This event took place on the 20th anniversary of the adoption of the Rome Statute. On this basis, the International Criminal Court (ICC) was established to prosecute individuals for war crimes, crimes against humanity and crimes of genocide. The discussion began by focusing on the withdrawal of Burundi from ICC. Speakers acknowledged the need for sufficient resources to deliver efficient judgment.
Concerning the investigation power of ICC, Mr. Stephen J. Rapp, former US ambassador-at-large for global criminal justice, illustrated the mechanism that ICC considers cases only after referral by Security Council. He pointed out cases which failed to be brought to ICC, including Syrian crisis and Rohingya persecution in Myanmar. Also, Mr.

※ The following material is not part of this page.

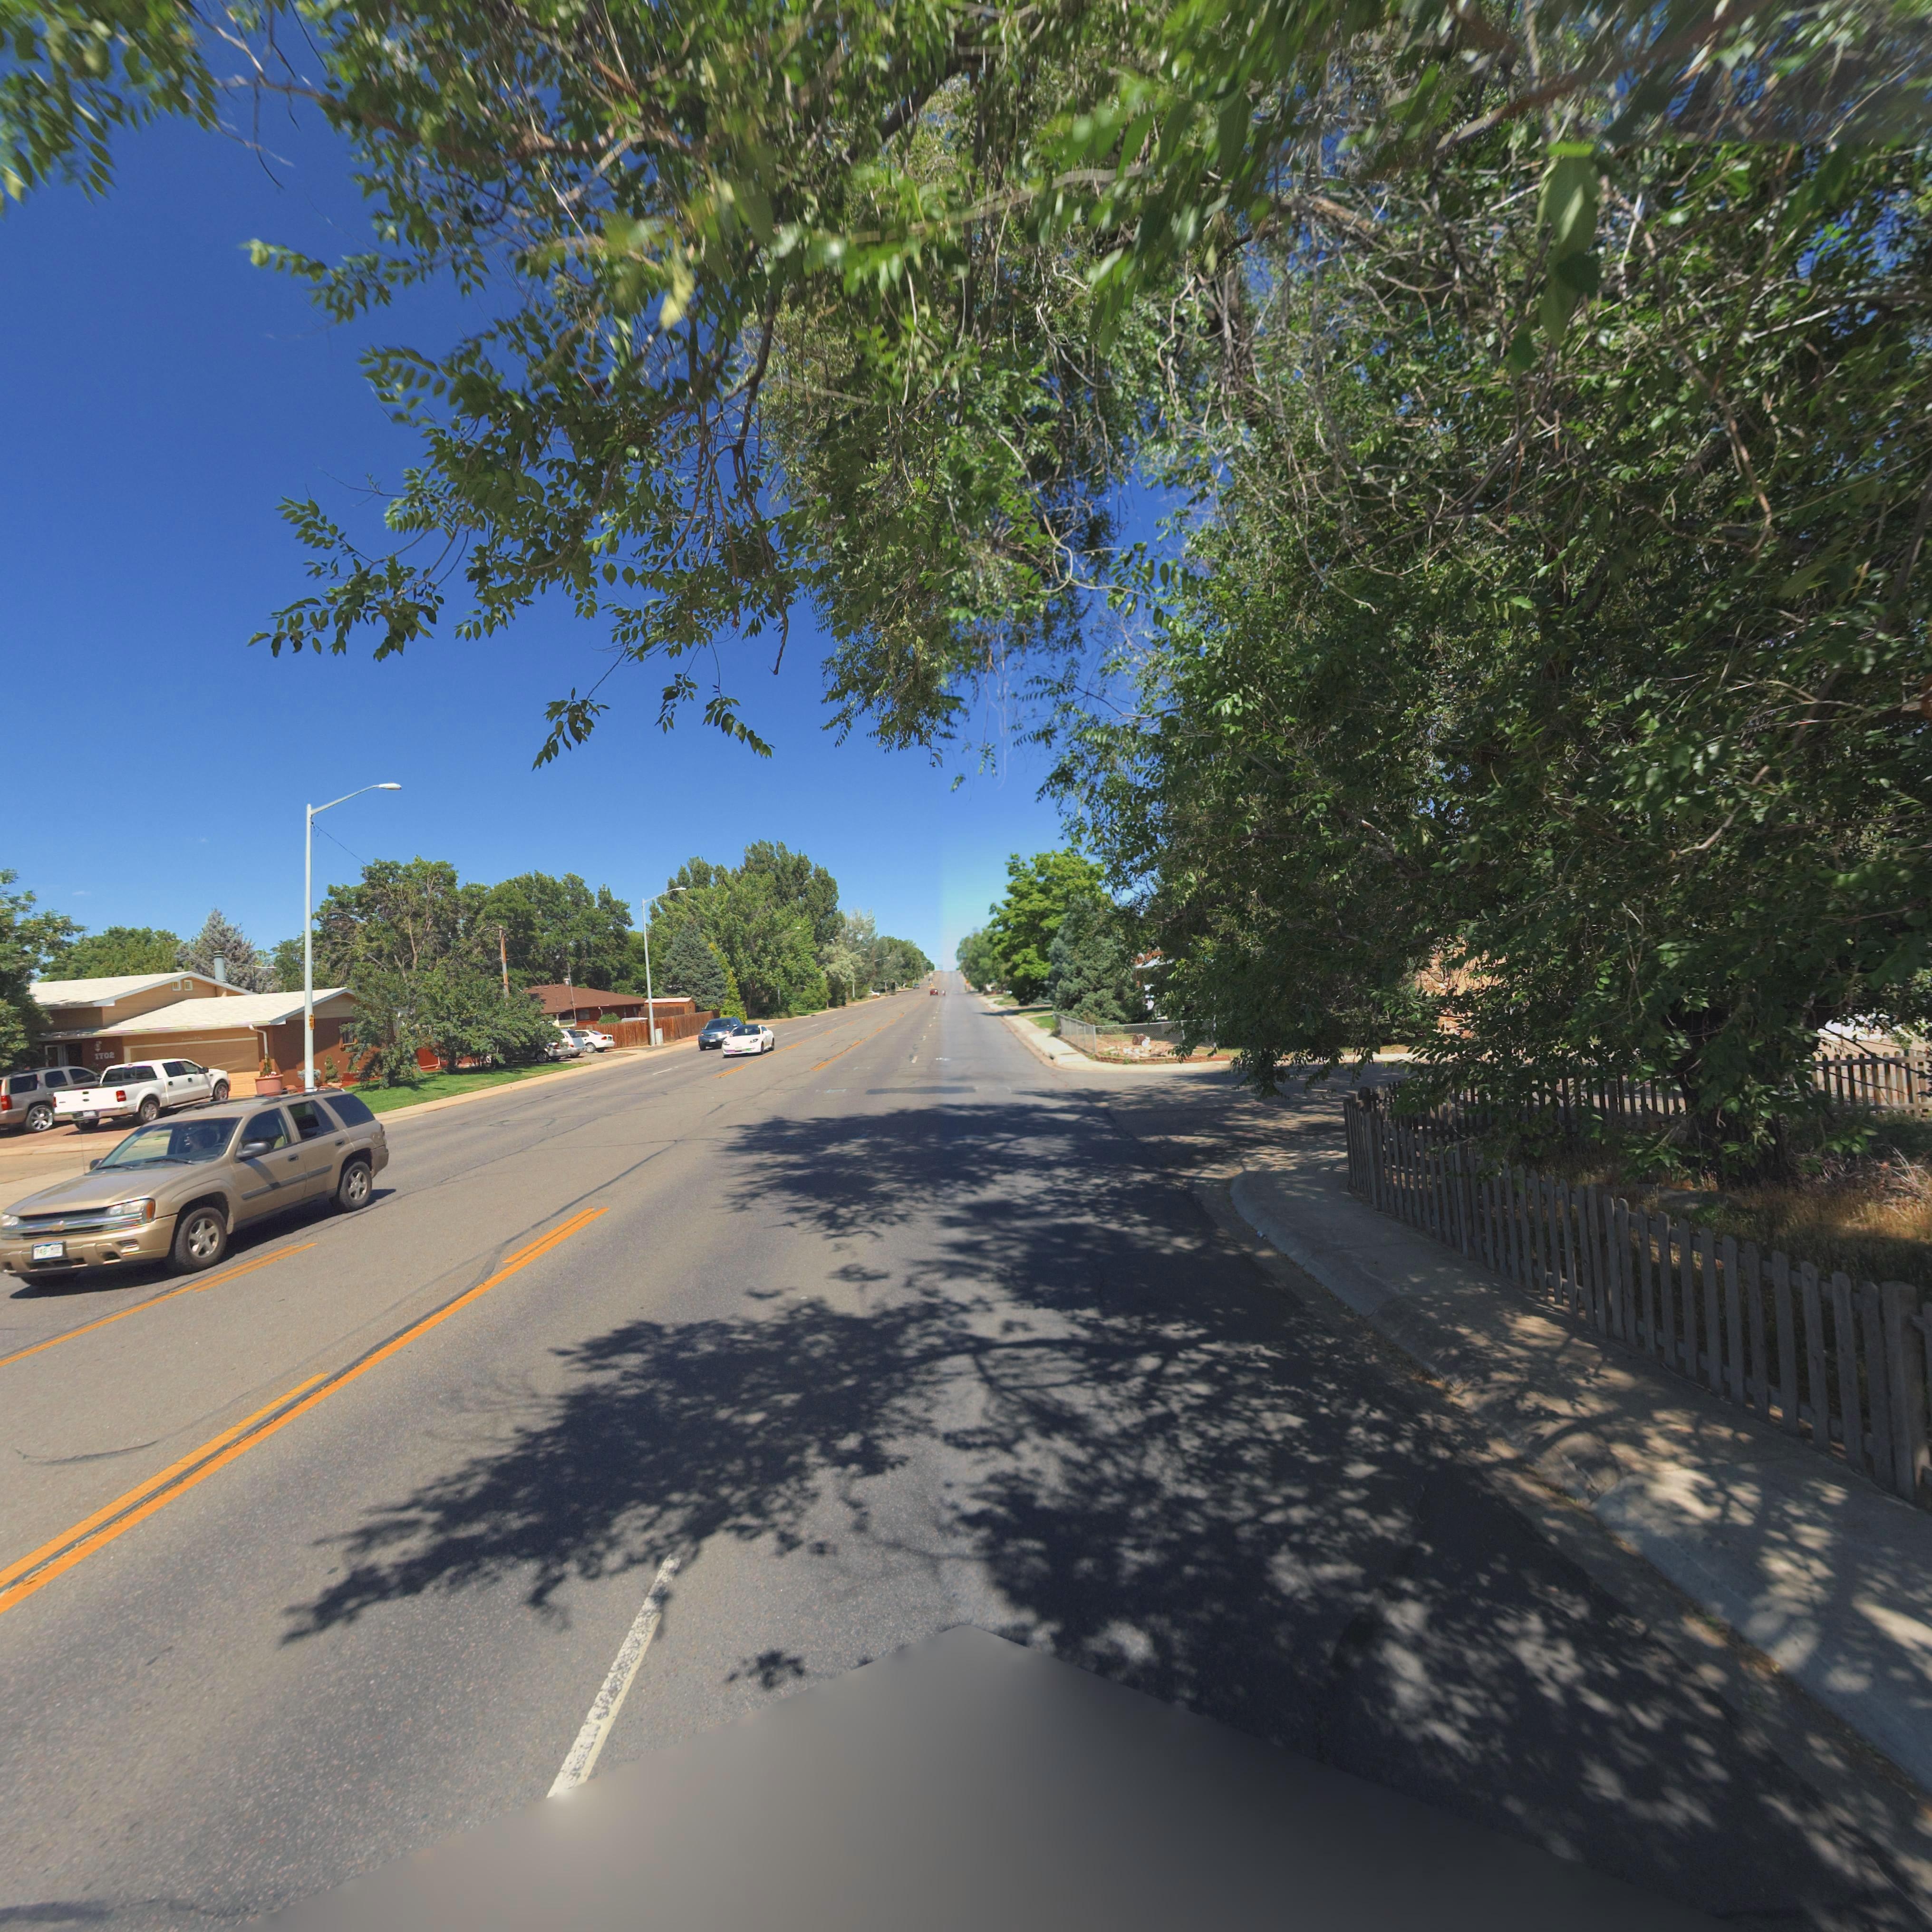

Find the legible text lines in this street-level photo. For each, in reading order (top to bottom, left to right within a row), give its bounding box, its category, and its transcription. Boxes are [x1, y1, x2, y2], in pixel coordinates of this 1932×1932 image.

[94, 1052, 115, 1060] StreetNumber: 1702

Christian Wenaweser, permanent representative of Liechtenstein, recognized the political reality of the dysfunctional Security Council and the consequence it has on criminal justice.
The discussion ended with speakers’ vision of ICC in twenty years. Mr. Stephen J. Rapp expressed his will that ICC could operate like a regular court. Mr. Christian Wenaweser expected that ICC could safeguard criminal justice at the global level. In addition, he called for an effective use of principle of complementarity. In this regard, he hoped to see cases of serious crimes to be firstly dealt within national jurisdiction. All in all, speakers agreed that ICC should operate effectively and efficiently.
Meeting: Panel discussion: Twenty years of the Rome Statute system and a look ahead to the future of the International Criminal Court (co-organized by the Permanent Mission of Liechtenstein and the Wayamo Foundation)
Date/Location: Monday 16th July 2018; 15:00-16:30; Conference Room 5, UNHQ, NY.
H.E. Mr. Christian Wenaweser, Permanent Representative of Liechtenstein to the UN
H.E. Ms. Aurelia Frick, Minister of Foreign Affairs of the Principality of Liechtenstein;
Mr. Stephen J. Rapp, former US ambassador-at-large for global criminal justice.